• _Excerpted text_

········

Earnest money is a deposit made to a seller showing the buyer's good faith in a transaction. Often used in real estate transactions, earnest money allows the buyer additional time when seeking financing. Earnest money is typically held jointly by the seller and buyer in a trust or escrow account.

Also known as a Good Faith Money.

BREAKING DOWN 'Earnest Money'

When a buyer decides to purchase a home from a seller, both parties enter into a contract stipulating the final sale price of the house and the down payment. The contract does not obligate the buyer to purchase the home since reports from the home appraisal and inspection may reveal problems with the house. The contract does ensure that the seller takes the house off the market while the house is inspected and appraised. To prove to the seller that the buyer’s offer to purchase a property is earnest or in good faith, the buyer will be required to make an earnest payment as a deposit.

········

• _Recorded data_
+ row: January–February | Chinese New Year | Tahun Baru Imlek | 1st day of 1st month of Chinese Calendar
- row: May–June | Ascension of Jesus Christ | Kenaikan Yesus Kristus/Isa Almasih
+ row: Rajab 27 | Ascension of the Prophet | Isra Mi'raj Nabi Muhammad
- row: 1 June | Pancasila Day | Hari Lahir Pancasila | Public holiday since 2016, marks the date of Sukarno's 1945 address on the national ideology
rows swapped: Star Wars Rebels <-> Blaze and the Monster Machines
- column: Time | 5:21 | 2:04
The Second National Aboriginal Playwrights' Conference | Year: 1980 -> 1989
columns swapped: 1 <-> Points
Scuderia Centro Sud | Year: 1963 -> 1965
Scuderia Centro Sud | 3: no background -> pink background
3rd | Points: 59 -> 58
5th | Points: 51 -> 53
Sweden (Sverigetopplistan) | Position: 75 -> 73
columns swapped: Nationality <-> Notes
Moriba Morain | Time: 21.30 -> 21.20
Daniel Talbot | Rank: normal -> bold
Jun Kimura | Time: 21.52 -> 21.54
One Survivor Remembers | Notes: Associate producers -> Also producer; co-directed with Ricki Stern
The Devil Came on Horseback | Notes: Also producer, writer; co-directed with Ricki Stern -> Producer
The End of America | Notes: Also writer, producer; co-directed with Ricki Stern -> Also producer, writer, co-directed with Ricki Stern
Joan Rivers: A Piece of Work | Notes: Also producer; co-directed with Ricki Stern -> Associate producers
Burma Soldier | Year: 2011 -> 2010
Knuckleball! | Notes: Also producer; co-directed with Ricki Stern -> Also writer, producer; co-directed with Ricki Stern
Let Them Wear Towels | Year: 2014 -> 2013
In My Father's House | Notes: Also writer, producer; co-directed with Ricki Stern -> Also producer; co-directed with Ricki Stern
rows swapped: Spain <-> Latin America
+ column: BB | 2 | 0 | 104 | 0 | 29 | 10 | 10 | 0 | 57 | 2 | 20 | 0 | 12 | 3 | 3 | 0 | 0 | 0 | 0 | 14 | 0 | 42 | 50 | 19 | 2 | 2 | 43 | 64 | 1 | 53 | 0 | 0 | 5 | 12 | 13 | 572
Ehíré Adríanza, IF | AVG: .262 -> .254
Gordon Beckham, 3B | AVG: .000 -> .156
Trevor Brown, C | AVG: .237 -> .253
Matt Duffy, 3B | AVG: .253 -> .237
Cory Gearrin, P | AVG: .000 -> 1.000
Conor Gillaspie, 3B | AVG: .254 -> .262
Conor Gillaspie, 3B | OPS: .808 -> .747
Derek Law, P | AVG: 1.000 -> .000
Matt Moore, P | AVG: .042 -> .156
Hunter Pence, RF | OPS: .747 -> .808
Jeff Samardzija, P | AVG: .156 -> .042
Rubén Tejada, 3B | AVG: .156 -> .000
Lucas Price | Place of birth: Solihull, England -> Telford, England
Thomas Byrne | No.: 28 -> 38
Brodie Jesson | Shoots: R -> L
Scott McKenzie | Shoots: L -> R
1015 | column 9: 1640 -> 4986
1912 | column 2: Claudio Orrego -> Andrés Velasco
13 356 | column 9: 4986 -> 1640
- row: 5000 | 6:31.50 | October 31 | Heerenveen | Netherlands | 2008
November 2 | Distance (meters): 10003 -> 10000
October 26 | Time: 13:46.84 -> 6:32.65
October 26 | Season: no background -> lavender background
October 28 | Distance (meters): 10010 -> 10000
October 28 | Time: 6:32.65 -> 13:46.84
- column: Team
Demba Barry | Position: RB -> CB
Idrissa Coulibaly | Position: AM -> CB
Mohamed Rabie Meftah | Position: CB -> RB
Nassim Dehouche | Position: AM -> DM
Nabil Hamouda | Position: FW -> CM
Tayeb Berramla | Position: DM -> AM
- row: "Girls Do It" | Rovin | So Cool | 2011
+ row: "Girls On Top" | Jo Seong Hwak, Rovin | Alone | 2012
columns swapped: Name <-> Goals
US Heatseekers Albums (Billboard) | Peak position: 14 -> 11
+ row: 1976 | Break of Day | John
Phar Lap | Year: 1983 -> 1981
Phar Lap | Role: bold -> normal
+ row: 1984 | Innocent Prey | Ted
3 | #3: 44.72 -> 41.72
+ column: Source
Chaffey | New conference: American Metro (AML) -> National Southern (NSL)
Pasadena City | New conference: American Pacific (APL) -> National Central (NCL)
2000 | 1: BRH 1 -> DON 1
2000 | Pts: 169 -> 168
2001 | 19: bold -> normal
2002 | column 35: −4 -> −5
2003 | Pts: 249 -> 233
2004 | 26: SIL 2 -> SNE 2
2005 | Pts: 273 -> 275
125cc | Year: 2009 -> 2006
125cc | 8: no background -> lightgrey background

········

• _Stated task A_
Based on the earnest money text, say whether each statement agrees with it: (i) earnest money is usually held by the seller alone; (ii) the contract obligates the buyer to purchase the home; (iii) the contract ensures the seller takes the house off the market during inspection and appraisal. Answer yes or no for each and quote the words that decide it.
• _Stated task B_
Summarize the earnest money text in two sentences.
• _Stated task C_
Extract the passage of the earnest money text starting at "Also known as" and ending at "as a deposit.".

• _Correct answer A_
(i) No: "Earnest money is typically held jointly by the seller and buyer in a trust or escrow account."
(ii) No: "The contract does not obligate the buyer to purchase the home"
(iii) Yes: "The contract does ensure that the seller takes the house off the market while the house is inspected and appraised."

• _Correct answer B_
Earnest money is a deposit a buyer makes to show good faith, often in real estate, where it gives the buyer more time to seek financing, and it is typically held jointly in a trust or escrow account. The purchase contract does not obligate the buyer to buy, since appraisal and inspection may reveal problems, but it keeps the house off the market, and the buyer makes an earnest payment as a deposit to prove good faith.

• _Correct answer C_
Also known as a Good Faith Money.

BREAKING DOWN 'Earnest Money'

When a buyer decides to purchase a home from a seller, both parties enter into a contract stipulating the final sale price of the house and the down payment. The contract does not obligate the buyer to purchase the home since reports from the home appraisal and inspection may reveal problems with the house. The contract does ensure that the seller takes the house off the market while the house is inspected and appraised. To prove to the seller that the buyer’s offer to purchase a property is earnest or in good faith, the buyer will be required to make an earnest payment as a deposit.